The winner is Jill from Rhapsody in Books! Jill, the publisher will send the book to you right after the tour, which ends in mid-March. Enjoy!
By Matthew Pearl
(Random House, Hardcover, 9781400066575, February 21, 2012, 496pp.)
The Short of It:
Mysterious and thrilling. The Technologists is the best kind of historical thriller. Learn a little, enjoy a lot.
The Rest of It:
Boston, 1868. The story opens with a catastrophe that no one can explain. Ships, coming in from the harbor are suddenly unable to navigate with the instruments they have. As the instrumentation goes haywire, vessels of all shapes and sizes crash into the harbor one by one. A sight that is hard to imagine, but even worse to witness firsthand. What caused this? Who caused this? Will it happen again?
This mysterious event piques the curiosity of many. Including the students of The Institute who live and breathe science and know that there must be a scientific explanation for what’s occurred. Except, society as a whole has not accepted science as an answer and in fact, would do almost anything to discredit it. Especially the Harvard boys who believe it’s just a bunch of hooey.
This creates quite a challenge for the students of the Institute, led by Marcus Mansfield and the group called The Technologists. They band together, with the assistance of the Institute’s only female student, Ellen Swallow to solve the mystery of what happened in that harbor on that fateful day, and the other disasters that follow in its wake.
I have a tiny crush on Matthew Pearl. He doesn’t know it, but that’s okay. His name might be familiar to you. A few years back he released The Last Dickens which I reviewed here. I don’t know if it is his writing, the fact that he chooses Boston in the late 1800’s as a setting (love), or what, but whatever he is doing, I am liking. The other thing to note, is that his books tend to cross many genres and they never seem to bore me. That’s always a plus. For example, I love mysterious elements but I am not a fan of mystery as a genre. Somehow, he manages to present the mysterious elements within historical fact which is endlessly fascinating to me.

Exercise data:
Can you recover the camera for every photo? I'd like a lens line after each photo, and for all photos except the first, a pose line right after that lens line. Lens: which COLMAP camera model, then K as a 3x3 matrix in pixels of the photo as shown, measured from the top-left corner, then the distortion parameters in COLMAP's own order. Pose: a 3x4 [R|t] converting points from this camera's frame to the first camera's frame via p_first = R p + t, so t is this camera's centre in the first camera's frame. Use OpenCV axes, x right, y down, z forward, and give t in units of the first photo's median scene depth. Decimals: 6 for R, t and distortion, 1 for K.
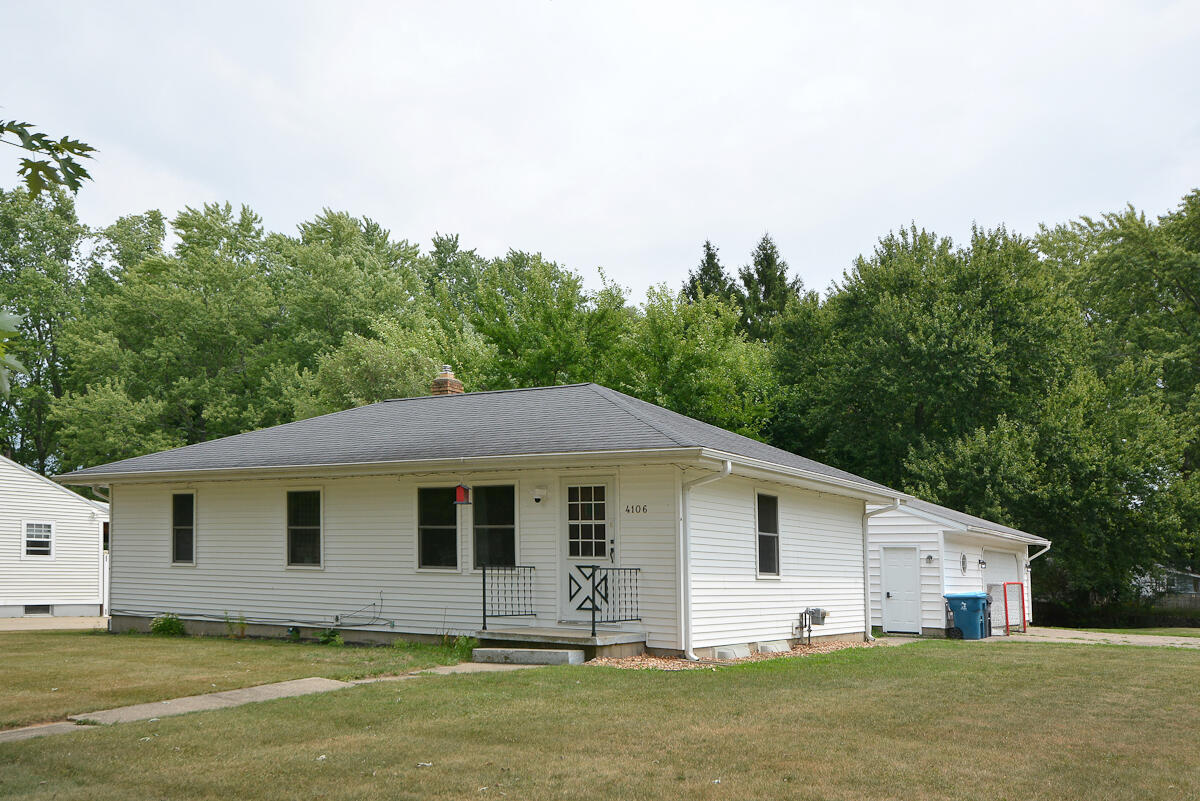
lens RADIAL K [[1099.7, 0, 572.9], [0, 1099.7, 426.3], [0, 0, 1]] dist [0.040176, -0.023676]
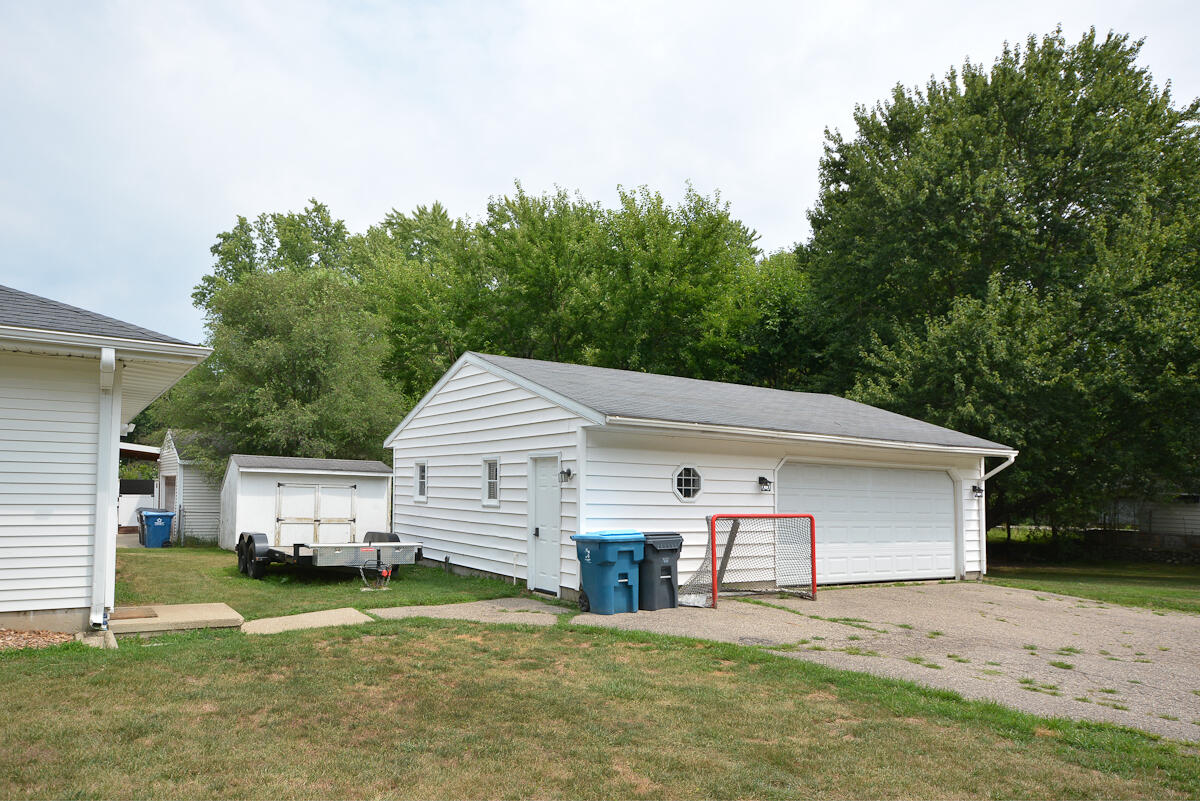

What to produce: Repeat the book review, starting with "This mysterious event" and going on through "bunch of hooey.", but swap "curiosity" for "interest".

Finished task:
This mysterious event piques the interest of many. Including the students of The Institute who live and breathe science and know that there must be a scientific explanation for what’s occurred. Except, society as a whole has not accepted science as an answer and in fact, would do almost anything to discredit it. Especially the Harvard boys who believe it’s just a bunch of hooey.